Terremoto en Indonesia, en la isla de Java, con epicentro muy próximo a la ciudad de Yogyakarta. Las autoridades hablan de más de 3.000 muertos y de 50.000 heridos, pero reconocen que no tienen ni idea de cuántas personas pueden haber quedado sepultadas bajo de las ruinas de las casas hundidas. Ya sé que no […]
Terremoto en Indonesia, en la isla de Java, con epicentro muy próximo a la ciudad de Yogyakarta. Las autoridades hablan de más de 3.000 muertos y de 50.000 heridos, pero reconocen que no tienen ni idea de cuántas personas pueden haber quedado sepultadas bajo de las ruinas de las casas hundidas.
Ya sé que no tiene demasiado sentido ético, pero es verdad que tendemos a sentirnos más afectados por las desgracias que suceden en los sitios que conocemos. En mi caso y en relación a Indonesia, lo de «conocer» es una manera de hablar. Hice un corto viaje hace cinco años a la isla de Java y paré algunos días en Yogyakarta (pronúnciese «Yuevyakarta»).
Aunque breve, como digo, aquel viaje me dejó bastante huella, por varios motivos. Para empezar, porque no fue un viaje turístico, sino periodístico, lo que me permitió asomarme algo a los mecanismos del poder local, esencialmente corrupto. En segundo lugar, porque pude arreglármelas en un par de ocasiones para perderme de mis compañeros de expedición -más dados a mirar la realidad local por encima del hombro que de frente- y recorrer las calles a mi aire. La impresión que saqué, tanto de los recorridos guiados como de los que hice por mi cuenta, no fue una impresión, sino una certeza: la miseria en la que vive muy buena parte de la población de Yogyakarta, y de las grandes ciudades de Indonesia, en general, es antológica.

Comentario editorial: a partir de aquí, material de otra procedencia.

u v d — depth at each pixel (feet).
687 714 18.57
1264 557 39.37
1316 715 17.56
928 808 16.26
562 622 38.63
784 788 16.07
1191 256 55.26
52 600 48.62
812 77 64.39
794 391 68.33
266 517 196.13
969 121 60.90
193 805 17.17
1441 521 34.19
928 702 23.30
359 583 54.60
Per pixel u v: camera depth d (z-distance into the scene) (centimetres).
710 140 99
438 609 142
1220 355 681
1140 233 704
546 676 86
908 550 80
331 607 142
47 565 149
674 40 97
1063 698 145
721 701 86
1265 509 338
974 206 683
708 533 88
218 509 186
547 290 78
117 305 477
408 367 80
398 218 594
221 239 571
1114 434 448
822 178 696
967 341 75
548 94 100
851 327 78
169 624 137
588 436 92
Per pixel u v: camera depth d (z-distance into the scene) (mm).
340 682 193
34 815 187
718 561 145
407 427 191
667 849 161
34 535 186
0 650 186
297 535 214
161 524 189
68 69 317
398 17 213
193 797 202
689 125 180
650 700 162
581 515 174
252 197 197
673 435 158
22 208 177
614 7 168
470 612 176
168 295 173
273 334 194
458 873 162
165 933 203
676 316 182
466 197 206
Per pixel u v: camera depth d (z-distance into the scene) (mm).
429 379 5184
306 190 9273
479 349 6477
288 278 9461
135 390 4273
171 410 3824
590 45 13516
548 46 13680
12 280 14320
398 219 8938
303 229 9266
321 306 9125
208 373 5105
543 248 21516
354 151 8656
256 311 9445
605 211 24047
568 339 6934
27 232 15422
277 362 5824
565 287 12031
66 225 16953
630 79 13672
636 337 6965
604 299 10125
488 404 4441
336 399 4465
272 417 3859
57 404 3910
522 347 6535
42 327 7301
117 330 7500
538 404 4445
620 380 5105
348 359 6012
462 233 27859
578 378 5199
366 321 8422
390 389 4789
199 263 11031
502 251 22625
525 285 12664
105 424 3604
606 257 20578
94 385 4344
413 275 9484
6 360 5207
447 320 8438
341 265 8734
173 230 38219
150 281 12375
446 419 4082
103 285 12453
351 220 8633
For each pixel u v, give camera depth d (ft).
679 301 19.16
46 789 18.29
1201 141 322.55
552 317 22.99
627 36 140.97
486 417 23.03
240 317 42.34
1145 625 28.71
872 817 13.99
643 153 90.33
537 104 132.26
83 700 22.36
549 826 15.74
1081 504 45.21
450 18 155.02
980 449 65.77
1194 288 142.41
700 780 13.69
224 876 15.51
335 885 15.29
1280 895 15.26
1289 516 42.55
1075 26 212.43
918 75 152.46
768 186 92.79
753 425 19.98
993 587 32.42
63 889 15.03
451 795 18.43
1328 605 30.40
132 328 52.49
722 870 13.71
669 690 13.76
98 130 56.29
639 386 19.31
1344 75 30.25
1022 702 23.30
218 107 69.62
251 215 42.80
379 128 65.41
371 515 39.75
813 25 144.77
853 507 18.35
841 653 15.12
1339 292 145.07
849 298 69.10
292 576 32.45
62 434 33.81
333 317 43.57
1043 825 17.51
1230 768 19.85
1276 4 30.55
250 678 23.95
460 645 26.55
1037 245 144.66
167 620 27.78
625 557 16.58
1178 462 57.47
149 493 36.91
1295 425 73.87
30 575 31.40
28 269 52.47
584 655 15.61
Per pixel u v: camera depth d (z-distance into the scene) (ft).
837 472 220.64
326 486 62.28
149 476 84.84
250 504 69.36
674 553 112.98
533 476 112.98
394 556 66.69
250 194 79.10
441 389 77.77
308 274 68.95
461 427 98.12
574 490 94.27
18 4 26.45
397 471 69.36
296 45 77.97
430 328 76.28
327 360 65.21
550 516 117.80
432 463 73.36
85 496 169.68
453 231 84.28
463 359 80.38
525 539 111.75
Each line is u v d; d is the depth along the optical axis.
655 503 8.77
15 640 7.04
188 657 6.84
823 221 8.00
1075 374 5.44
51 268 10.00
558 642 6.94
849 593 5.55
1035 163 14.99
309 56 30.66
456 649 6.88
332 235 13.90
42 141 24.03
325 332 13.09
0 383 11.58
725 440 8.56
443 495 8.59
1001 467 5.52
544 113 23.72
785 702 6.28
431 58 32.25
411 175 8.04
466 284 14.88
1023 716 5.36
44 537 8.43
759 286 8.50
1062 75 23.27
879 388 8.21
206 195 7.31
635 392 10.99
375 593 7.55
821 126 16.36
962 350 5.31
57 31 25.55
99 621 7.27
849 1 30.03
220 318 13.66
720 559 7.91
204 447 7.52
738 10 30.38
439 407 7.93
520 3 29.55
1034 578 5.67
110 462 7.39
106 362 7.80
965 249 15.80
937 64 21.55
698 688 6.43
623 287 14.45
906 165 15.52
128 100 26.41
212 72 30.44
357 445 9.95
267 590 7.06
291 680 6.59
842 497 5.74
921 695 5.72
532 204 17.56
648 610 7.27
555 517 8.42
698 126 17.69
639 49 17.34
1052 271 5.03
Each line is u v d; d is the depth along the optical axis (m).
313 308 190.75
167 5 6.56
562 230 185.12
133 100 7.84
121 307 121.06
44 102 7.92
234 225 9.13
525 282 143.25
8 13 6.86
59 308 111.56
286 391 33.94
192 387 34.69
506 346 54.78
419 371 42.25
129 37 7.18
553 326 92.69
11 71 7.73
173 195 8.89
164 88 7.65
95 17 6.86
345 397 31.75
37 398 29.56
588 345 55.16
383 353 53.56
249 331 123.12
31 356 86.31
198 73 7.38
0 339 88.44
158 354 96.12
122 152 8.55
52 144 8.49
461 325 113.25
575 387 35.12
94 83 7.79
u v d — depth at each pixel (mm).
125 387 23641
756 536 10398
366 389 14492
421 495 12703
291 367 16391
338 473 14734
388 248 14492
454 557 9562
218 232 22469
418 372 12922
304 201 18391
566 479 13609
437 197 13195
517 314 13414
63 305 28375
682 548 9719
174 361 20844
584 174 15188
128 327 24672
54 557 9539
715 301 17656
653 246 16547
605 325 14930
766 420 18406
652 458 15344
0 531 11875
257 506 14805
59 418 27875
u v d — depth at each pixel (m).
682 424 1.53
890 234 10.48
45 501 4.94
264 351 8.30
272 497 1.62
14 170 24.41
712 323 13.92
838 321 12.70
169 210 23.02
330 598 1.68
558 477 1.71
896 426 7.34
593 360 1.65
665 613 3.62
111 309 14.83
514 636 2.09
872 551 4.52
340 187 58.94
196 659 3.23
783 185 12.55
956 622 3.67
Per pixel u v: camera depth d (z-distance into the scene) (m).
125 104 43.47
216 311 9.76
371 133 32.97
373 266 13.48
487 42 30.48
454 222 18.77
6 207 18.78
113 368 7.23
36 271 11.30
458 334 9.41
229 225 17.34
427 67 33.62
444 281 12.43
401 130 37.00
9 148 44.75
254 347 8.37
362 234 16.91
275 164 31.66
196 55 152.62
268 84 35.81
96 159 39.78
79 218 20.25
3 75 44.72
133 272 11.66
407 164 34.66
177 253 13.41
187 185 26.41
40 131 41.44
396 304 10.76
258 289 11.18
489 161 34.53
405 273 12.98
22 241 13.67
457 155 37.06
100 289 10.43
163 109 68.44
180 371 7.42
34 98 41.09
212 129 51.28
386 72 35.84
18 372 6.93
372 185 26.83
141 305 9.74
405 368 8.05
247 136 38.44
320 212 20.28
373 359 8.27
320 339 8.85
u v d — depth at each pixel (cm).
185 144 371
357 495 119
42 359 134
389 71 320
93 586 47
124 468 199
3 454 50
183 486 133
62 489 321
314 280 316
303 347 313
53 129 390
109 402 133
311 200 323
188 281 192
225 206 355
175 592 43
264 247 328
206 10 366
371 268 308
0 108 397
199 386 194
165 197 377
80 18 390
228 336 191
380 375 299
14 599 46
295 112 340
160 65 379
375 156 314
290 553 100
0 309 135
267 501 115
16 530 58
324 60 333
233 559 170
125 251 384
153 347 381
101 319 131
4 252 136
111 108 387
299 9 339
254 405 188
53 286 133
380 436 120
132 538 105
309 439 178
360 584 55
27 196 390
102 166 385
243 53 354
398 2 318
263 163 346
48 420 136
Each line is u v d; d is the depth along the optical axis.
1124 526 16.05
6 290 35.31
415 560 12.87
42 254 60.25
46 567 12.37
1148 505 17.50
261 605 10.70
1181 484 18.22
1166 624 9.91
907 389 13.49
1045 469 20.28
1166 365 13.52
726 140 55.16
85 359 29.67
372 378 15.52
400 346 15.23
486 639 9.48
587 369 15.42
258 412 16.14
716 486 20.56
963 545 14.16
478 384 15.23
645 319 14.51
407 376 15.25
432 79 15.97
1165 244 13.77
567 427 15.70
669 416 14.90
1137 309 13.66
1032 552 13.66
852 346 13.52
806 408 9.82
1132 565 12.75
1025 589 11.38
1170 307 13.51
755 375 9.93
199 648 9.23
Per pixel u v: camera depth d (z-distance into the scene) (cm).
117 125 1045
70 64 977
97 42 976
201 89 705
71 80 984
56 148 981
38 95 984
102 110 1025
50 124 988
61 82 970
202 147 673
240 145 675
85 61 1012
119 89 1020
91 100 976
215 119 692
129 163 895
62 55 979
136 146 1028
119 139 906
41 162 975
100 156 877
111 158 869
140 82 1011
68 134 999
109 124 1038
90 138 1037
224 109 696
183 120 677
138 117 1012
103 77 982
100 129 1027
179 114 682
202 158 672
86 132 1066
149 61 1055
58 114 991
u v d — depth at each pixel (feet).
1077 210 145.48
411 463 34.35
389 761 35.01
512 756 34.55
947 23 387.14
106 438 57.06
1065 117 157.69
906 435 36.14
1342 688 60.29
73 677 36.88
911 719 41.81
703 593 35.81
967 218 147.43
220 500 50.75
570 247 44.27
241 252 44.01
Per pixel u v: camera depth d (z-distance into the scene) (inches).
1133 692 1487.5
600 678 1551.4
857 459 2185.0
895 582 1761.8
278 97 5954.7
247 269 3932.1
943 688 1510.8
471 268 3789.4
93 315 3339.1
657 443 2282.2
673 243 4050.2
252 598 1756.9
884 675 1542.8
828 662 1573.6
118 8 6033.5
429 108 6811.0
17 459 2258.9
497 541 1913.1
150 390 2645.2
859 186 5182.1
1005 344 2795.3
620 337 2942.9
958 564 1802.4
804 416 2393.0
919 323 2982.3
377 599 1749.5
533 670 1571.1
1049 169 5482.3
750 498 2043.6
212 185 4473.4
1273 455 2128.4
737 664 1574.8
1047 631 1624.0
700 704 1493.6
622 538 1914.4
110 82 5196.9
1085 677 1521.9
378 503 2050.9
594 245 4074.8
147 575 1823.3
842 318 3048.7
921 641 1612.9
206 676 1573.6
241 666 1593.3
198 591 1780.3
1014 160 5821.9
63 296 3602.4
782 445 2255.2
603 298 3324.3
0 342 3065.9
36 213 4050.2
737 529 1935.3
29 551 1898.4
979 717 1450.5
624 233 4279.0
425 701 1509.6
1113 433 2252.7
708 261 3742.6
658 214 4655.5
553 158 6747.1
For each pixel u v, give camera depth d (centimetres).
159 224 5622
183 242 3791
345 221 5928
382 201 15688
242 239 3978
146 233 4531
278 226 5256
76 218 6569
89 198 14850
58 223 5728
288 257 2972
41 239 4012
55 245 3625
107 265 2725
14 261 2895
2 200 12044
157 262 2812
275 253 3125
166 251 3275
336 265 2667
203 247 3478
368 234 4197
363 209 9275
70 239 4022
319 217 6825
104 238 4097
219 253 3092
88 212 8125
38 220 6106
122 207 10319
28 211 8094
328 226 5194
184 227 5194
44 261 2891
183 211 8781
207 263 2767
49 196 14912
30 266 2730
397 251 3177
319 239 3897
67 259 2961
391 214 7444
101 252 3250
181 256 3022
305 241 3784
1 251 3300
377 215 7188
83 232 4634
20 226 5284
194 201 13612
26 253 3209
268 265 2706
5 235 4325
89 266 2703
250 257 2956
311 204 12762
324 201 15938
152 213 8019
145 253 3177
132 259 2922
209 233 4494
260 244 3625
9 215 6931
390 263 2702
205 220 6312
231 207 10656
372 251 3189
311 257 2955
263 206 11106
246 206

Apuntaré sólo un par de trazos descriptivos.
Uno: los conductores de los automóviles aparcados, antes de ponerlos en marcha, miran debajo, porque muchos sin techo los utilizan como refugio para dormir. Muchos.
Otra pincelada (ésta digna de Gutiérrez Solana): hay hombres que se acercan a los paseantes a los que ven aspecto de occidentales y les ofrecen a adolescentes, casi niñas, por un puñado de dólares. A mí me pidieron 20 dólares por una. Cuando pregunté al guía si me la ofrecían como prostituta, me aclaró que era más y más definitivo que eso: que el ofertante era su padre, y que me la vendía para lo que yo quisiera. «Con 20 dólares -me dijo- su familia come durante 15 días. Y él se libra de una boca que alimentar».
En conjunto, el viaje me resultó deprimente.
Me imagino ahora aquellas calles abigarradas, repletas de transeúntes y de todo género de vehículos de dos o tres ruedas cargados hasta los topes -hasta cuatro personas en una sola bicicleta-, sacudidas por un fuerte seísmo.
No. Miento. Soy incapaz de imaginármelo.
Oí ayer al embajador español en Yakarta decir que la población española no se ha visto afectada por el terremoto. Puso como ejemplo de la tranquilidad reinante en los ambientes occidentales que muchos clientes del Hotel Meliá Purosani, de Yogyakarta, ni siquiera notaron el terremoto. Conozco el Meliá Purosani. Es un hotel de cinco estrellas como los que no se ven en España: lujo asiático, literalmente hablando.
No me extrañó que sus huéspedes no se enteraran de nada. Casi nadie alojado allí se entera de nada de lo que sucede a su alrededor.